The Wildlife Trusts’ new chief executive Craig Bennett said: “Whilst [the] aid announcement from the Government is welcome, it only skims the surface of the support truly required to ensure organisations which protect the natural world, like The Wildlife Trusts, remain in a position to continue driving forward nature’s recovery.

“Our work is integral to Government achieving their ambition of leaving the environment in a better state for the next generation – work that is crucial if we are to make any headway in our fight back against the climate and ecological crisis we face. People’s health and wellbeing is paramount, so it is essential that we address the coronavirus crisis, but we mustn’t at the same time forget the very serious risks posed by the collapse of our natural world. Otherwise, as a society, we’ll just find ourselves lurching from one crisis to the next.”

The National Council for Voluntary Organisations estimates that around £4bn of support is needed by UK charities. The charities are asking for additional short-term emergency funding to cover costs for vital work.

The coronavirus is already having an immediate impact for some charities, namely though the loss of revenue due to site closures, cancelled fundraising and loss of paid-for work. Some environmental charities are expecting their income to be reduced by at least 50% this year.

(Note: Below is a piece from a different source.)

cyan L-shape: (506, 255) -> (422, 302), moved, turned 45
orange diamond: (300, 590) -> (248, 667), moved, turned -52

On Wednesday (8 April) Chancellor Rishi Sunak unveiled a £750m aid package to support UK charities during the coronavirus pandemic. The package consists of cash grants to charities that are currently providing key services, of which £360m will be directly allocated by government departments. The remaining sum of cash will go to small local charities, such as those delivering medicines and food during the crisis.

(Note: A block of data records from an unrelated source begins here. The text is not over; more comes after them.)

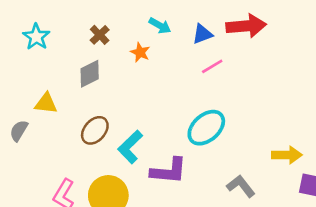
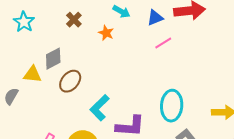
gray diamond: (90, 74) -> (53, 59), moved
cyan ellipse: (206, 128) -> (172, 106), moved, turned -44
brown ellipse: (95, 130) -> (70, 81), moved

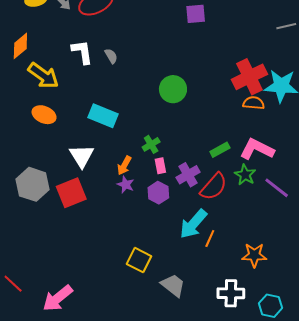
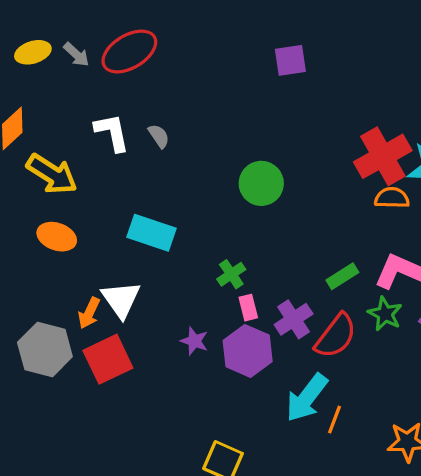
orange arrow: (124, 166) -> (89, 313), moved
purple hexagon: (158, 193) -> (248, 351), size x1.4

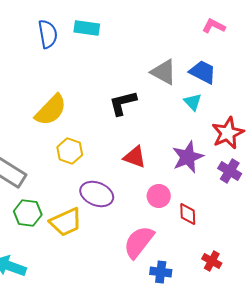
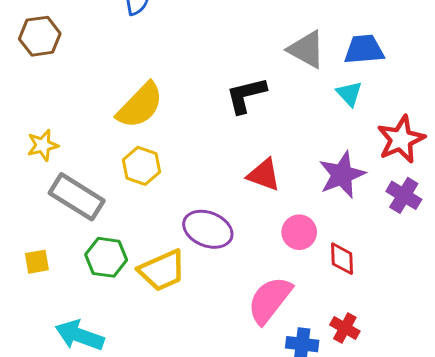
blue trapezoid: (203, 72) -> (364, 49), turned -32
yellow hexagon: (70, 151) -> (141, 166), moved
red cross: (212, 261) -> (345, 328), moved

However, Sunak used his briefing to admit that the Government was unable to match the spending that UK charities would otherwise receive this year.

Charities such as Oxfam and Age UK have furloughed two-thirds of staff. Environmental charities are now bracing for long-term financial loss due to reduced membership and donations. As such, the charities are warning that their ability to protect land and wildlife will be severely restricted.

The RSPCA’s deputy chief executive Chris Wainwright said: “Our frontline staff have been out in very difficult circumstances continuing to rescue animals, while we also continue to look after thousands of animals in our centres and hospitals, but our resources are strained and our fundraising has taken a huge hit.

“Times like these show just how crucial charities are to support the most needy in society and although this package is a start, it is just not enough to safeguard the voluntary sector to ensure we will continue to be there for the most vulnerable, whether human or animal, into the future.”

Agency cuts

Last summer, it was revealed that Government funding for bodies such as Natural England, the Environment Agency and National Parks had fallen steeply in recent years, leaving the UK at risk of failing to meet key green policy objectives.

The investigation, called Unchecked, found that the Environment Agency’s environmental protection budget has fallen by 62% in real terms since financial year 2010-2011, taking into account Government cuts, inflation and economic trends. Significant funding decreases were also recorded within the same timeframe at bodies including the Scottish Environmental Protection Agency (32%), National Parks (25%) and Maritime Management Organisation (57%).

These financial strains are leaving environmental enforcement bodies and charities unable to complete the inspections and prosecutions necessary for the UK to meet the ambitions of policies such as the 25 Year Environment Plan.

The Marine Conservation Society’s chief executive Sandy Luk said: “The current crisis has shown how important it is to protect the natural world. The health of our seas is of existential importance, now more than ever – not least for our own wellbeing and mental health but also to help address the climate crisis facing our planet.

“At the Marine Conservation Society, we are expecting our funding streams to be significantly reduced in the coming year, which will mean we won’t be able to do important work to save our seas. We urge Government to provide help for crucial environmental and marine conservation efforts, to ensure we continue to fight for the future health of our ocean and planet.”

Net-zero and nature-based solutions

The call for aid comes as the Natural Capital Committee launched its advisory report to the UK Government on how nature-based solutions can assist with the net-zero ambition for 2050.

The report calls for a myriad of nature-based solutions to help capture and sequester carbon, but warned that mass tree planting could inadvertently harm other carbon stores like peatlands.

The report claims that all tree planting schemes will “need to employ rigorous monitoring, verification and spatially aware decision making.” However, the financial impact of Covid-19, combined with cuts to government agencies could make the management process more complex.